#### Textauszug ####

# Teile einer HTML Seite automatisch auf einer anderen



## slamka (4. Juni 2006)

hi, ich hab ein "problem"

und zwar habe ich auf unserer startseite ( http://www.superkwax.de/haupt.htm ) immer die kommenden events stehen. um aktuell zu bleiben muss ich immer den eventkalender ( http://www.superkwax.de/events.htm ) und die startseite ändern.

gibt es ein script, dass die ersten 7 events aus dem eventkalender nimmt und in der startseite einfügt? also so, dass ich nur noch den kalender ändern muss und die startseite darauf zukreift?

Danke


----------



## Sven Mintel (4. Juni 2006)

Mit HTML lässt sich sowas nicht machen, da dies keine Skriptsprache ist.

Du kannst dies entweder mit einer serverseitigen Sprache(PHP etc.) oder clientseitig(Javascript) machen.


----------



## slamka (4. Juni 2006)

####

Deine Aufgabe:
Gib den Abschnitt der Forumsdiskussion über die Startseite mit den Events noch einmal wieder, beginnend bei "und zwar habe" und endend bei "die startseite ändern.". Tausch dabei "startseite" überall gegen "hauptseite" aus. Das Material spielt hierfür keine Rolle.

#### Mitgeliefertes Material ####

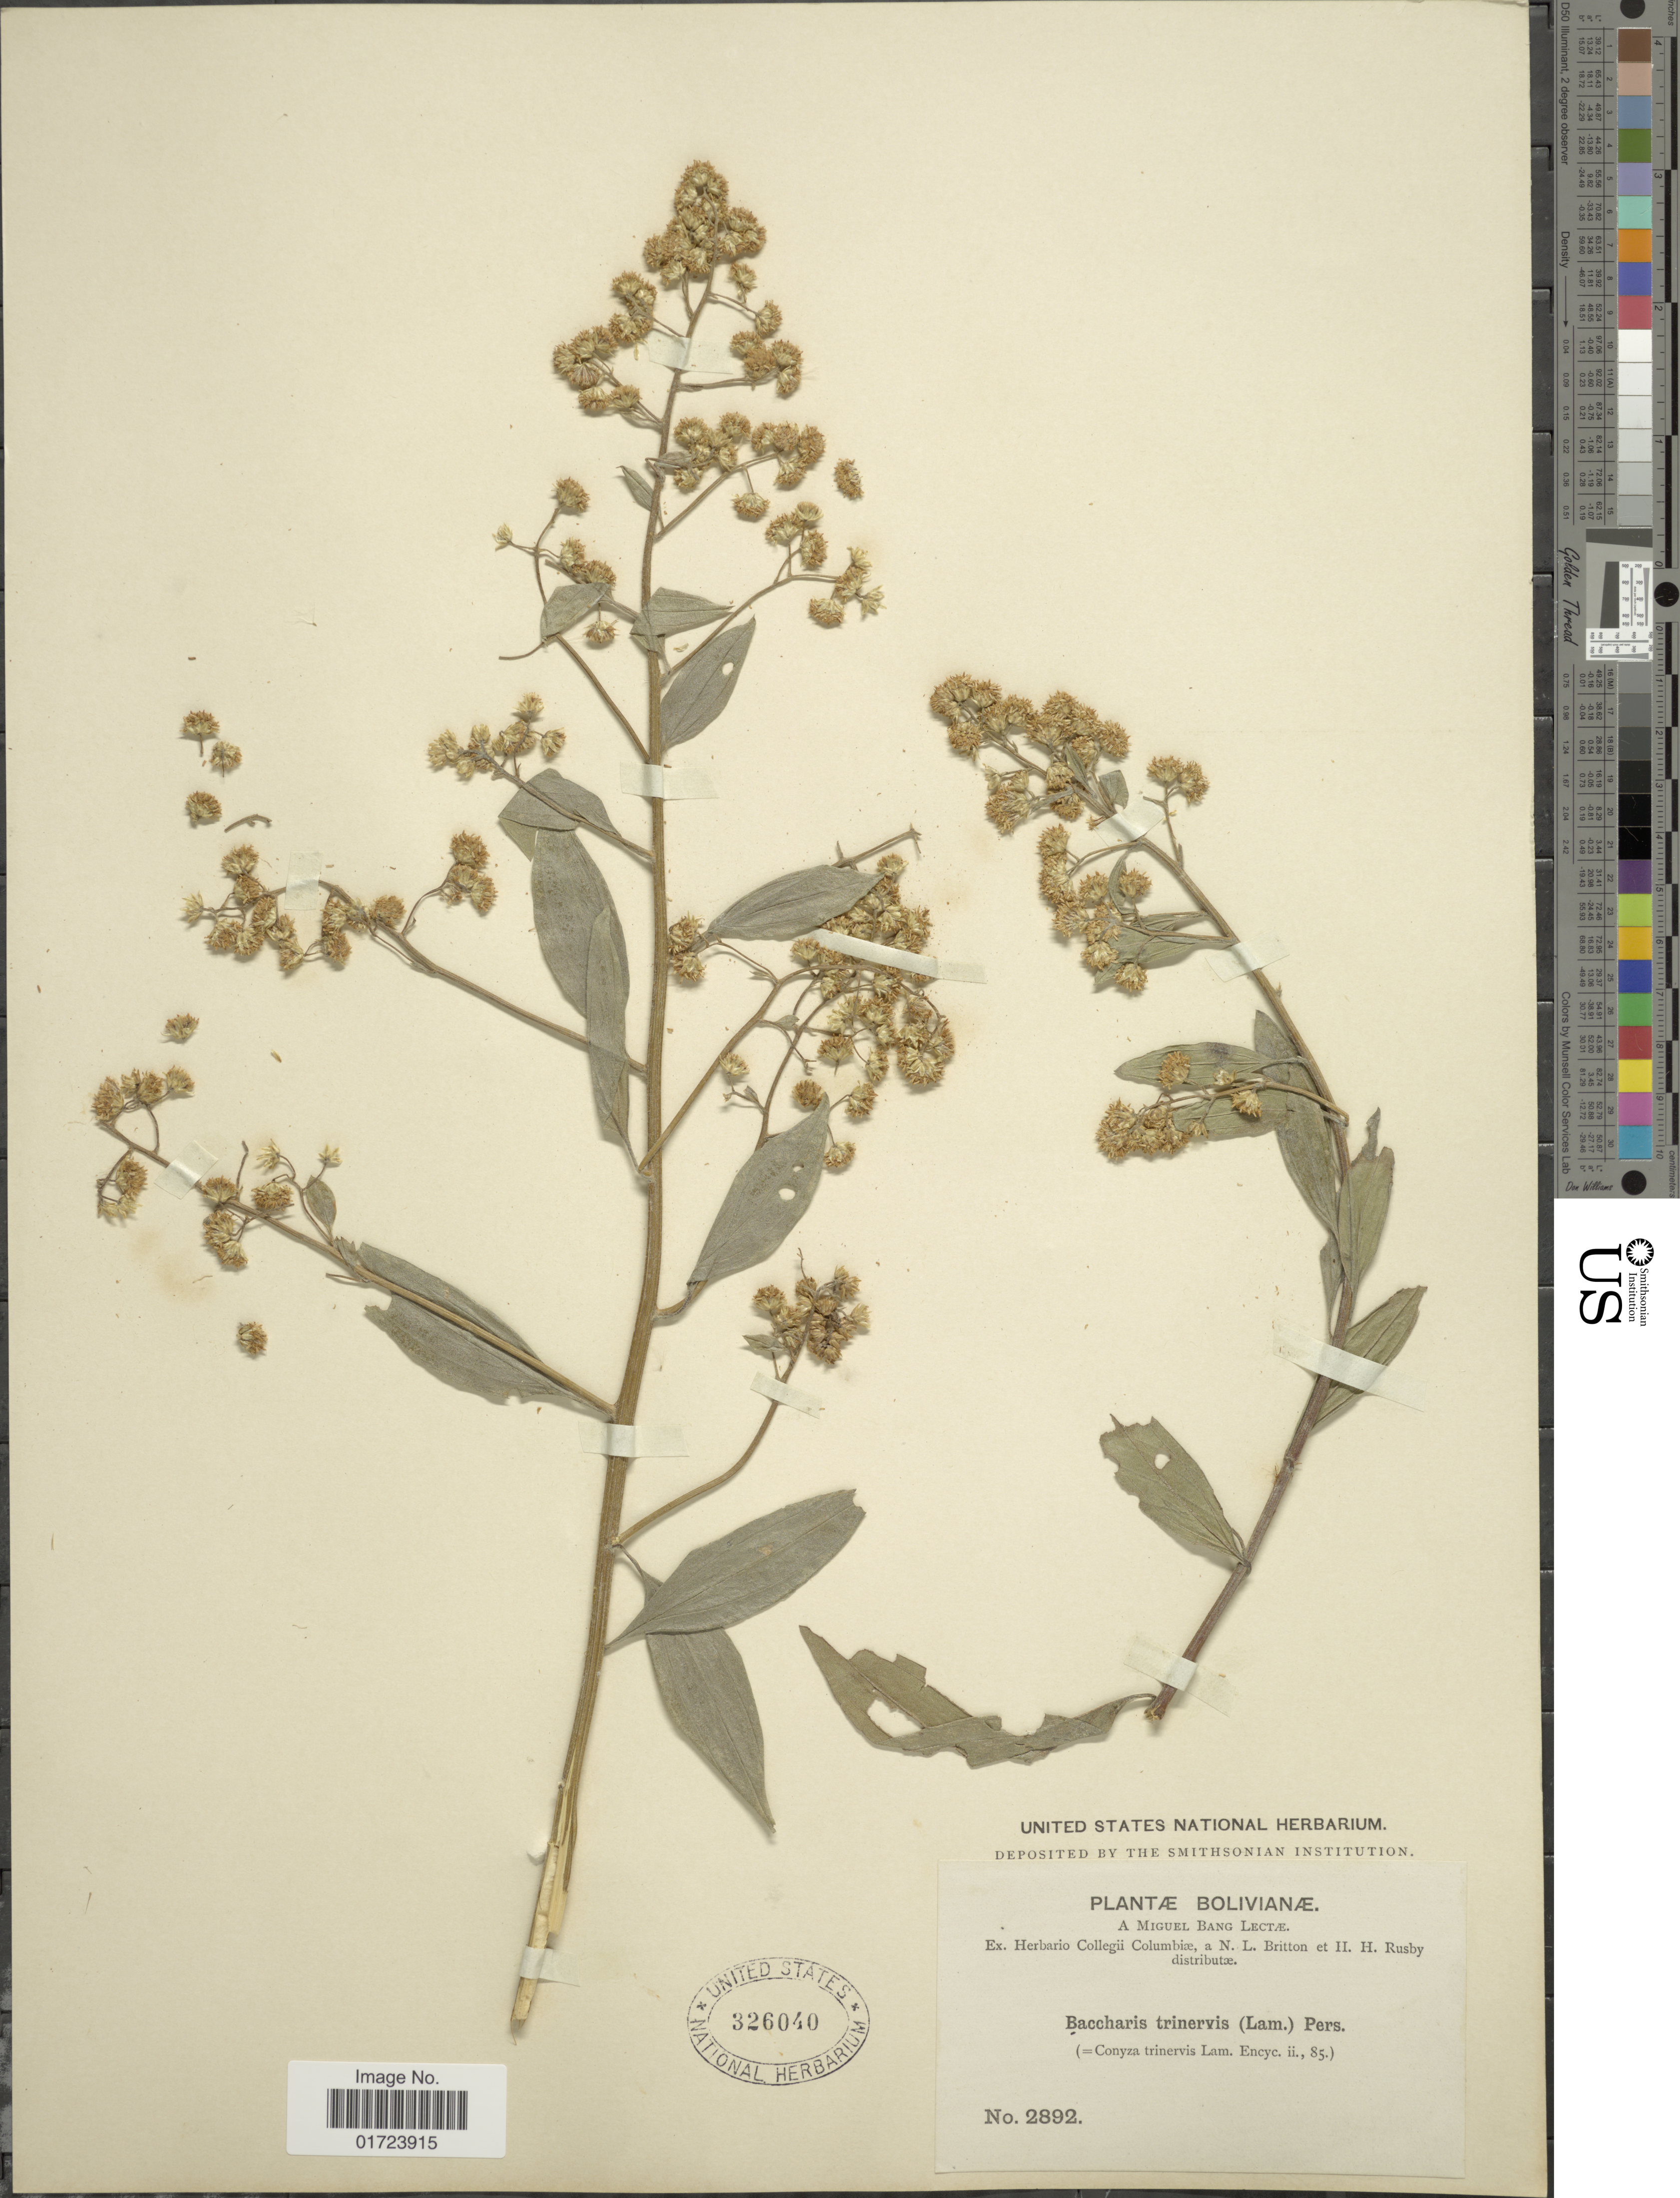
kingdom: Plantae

####

Dein Ergebnis:
und zwar habe ich auf unserer hauptseite ( http://www.superkwax.de/haupt.htm ) immer die kommenden events stehen. um aktuell zu bleiben muss ich immer den eventkalender ( http://www.superkwax.de/events.htm ) und die hauptseite ändern.